> Page text
------------------------------------------------------------------------
In the following exercise, we will dive into automatic differentiation and write
a simple gradient descent optimizer on simple functions. In particular, we try to solve
the linear equation system $\mathbf{A} w = b$ with $\mathbf{A}$ being a matrix and $w$ and $b$
corresponding vectors.


In [None]:
import torch
import sys
import os
%load_ext autoreload
%autoreload 2

sys.path.append(os.path.join("..", "utils"))

from torchutils import make_dot
import numpy as np

import matplotlib.pylab as plt


### Definition of the linear equation system

Let's define a matrix $\mathbf{A}$ and a vector $b$ for our linear equation system that we would like to solve.

Very advanced question: The matrix needs to have special properties, in order to make the iterative algorithm work - can you find out which ones? This is an advanced question out of scope for the lecture.

In [None]:
b = np.array([.1, .6, .9])
------------------------------------------------------------------------
> Data shown
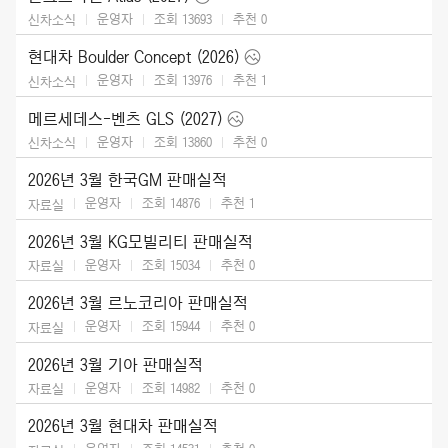
운영자
조회 13693
추천
0
신차소식
현대차 Boulder Concept (2026)
운영자
조회 13976
추천
1
신차소식
메르세데스-벤츠 GLS (2027)
운영자
조회 13860
추천
0
신차소식
2026년 3월 한국GM 판매실적
운영자
조회 14876
추천
1
자료실
2026년 3월 KG모빌리티 판매실적
운영자
조회 15034
추천
0
자료실
2026년 3월 르노코리아 판매실적
운영자
조회 15944
추천
0
자료실
2026년 3월 기아 판매실적
운영자
조회 14982
추천
0
자료실
2026년 3월 현대차 판매실적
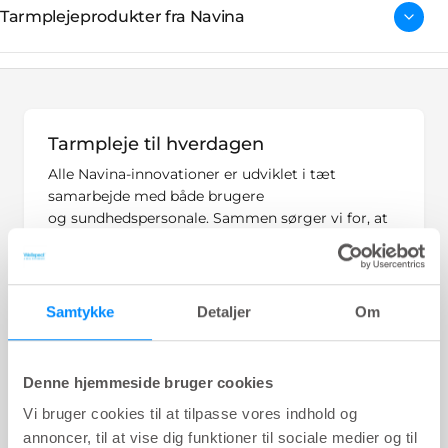
Tarmplejeprodukter fra Navina
Tarmpleje til hverdagen
Alle Navina-innovationer er udviklet i tæt
samarbejde med både brugere
og sundhedspersonale. Sammen sørger vi for, at
produkterne ikke kun lindrer tarmsymptomer,
men gør det på en måde, der passer ind i folks
hverdag.
Samtykke
Detaljer
Om
Med Navina Tarmpleje er valget dit. Vores
produktsortiment tilbyder en sikker og effektiv
måde at hjælpe med at tømme tarmen og
Denne hjemmeside bruger cookies
beskytte mod lækage.
Vi bruger cookies til at tilpasse vores indhold og
annoncer, til at vise dig funktioner til sociale medier og til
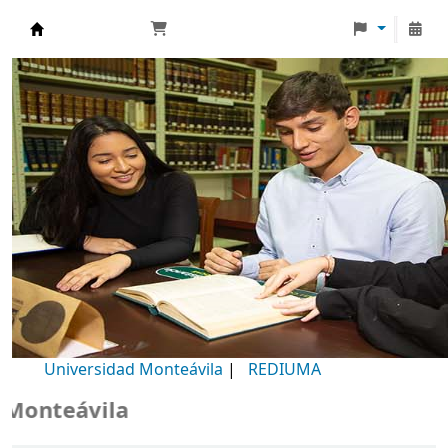
Biblioteca Universidad Monteávila
Universidad Monteávila
|
REDIUMA
teávila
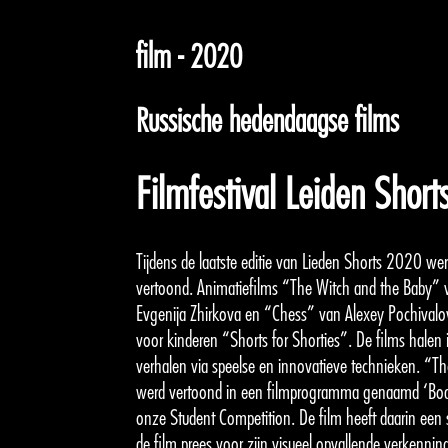
film - 2020
Russische hedendaagse films
Filmfestival Leiden Shor
Tijdens de laatste editie van Lieden Shorts 2020 w
vertoond. Animatiefilms “The Witch and the Baby”
Evgenija Zhirkova en “Chess” van Alexey Pochival
voor kinderen “Shorts for Shorties”. De films halen ins
verhalen via speelse en innovatieve technieken. “T
werd vertoond in een filmprogramma genaamd ‘Body 
onze Student Competition. De film heeft daarin een 
de film prees voor zijn visueel opvallende verkennin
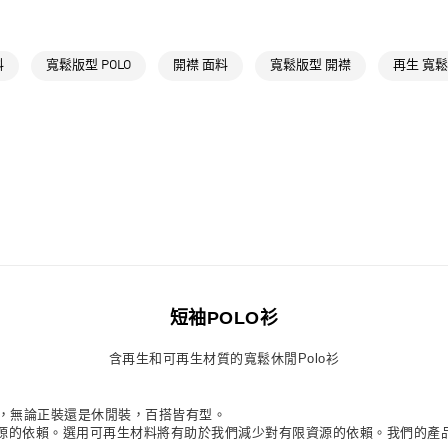
每筆NT$80，滿
最新活動
爸
付款後萊爾富
最新活動
爸
料
寬鬆版型 POLO
開襟 面料
寬鬆版型 開襟
再生 寬
每筆NT$80，滿
7-11取貨付款
每筆NT$80，滿
付款後7-11取
每筆NT$80，滿
宅配
每筆NT$80，滿
付款後門市自
短袖POLO衫
每筆NT$80，滿
含再生和可再生材質的寬鬆休閒Polo衫
飄逸，無論正裝還是休閒裝，百搭皆有型。
源的依賴。選用可再生材料將有助於我們減少對有限資源的依賴。我們的產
------------------------------------------------------------------------
> Actions to take
(1) From the gradient descent notebook, echo the part that opens with the words containing "from torchutils import" and closes with "np.array([.1, .6, .9])".
(2) List every module named in an import statement in the code of the gradient descent notebook.

> Answers for each item
(1)
from torchutils import make_dot
import numpy as np

import matplotlib.pylab as plt


### Definition of the linear equation system

Let's define a matrix $\mathbf{A}$ and a vector $b$ for our linear equation system that we would like to solve.

Very advanced question: The matrix needs to have special properties, in order to make the iterative algorithm work - can you find out which ones? This is an advanced question out of scope for the lecture.

In [None]:
b = np.array([.1, .6, .9])

(2)
torch
sys
os
torchutils
numpy
matplotlib.pylab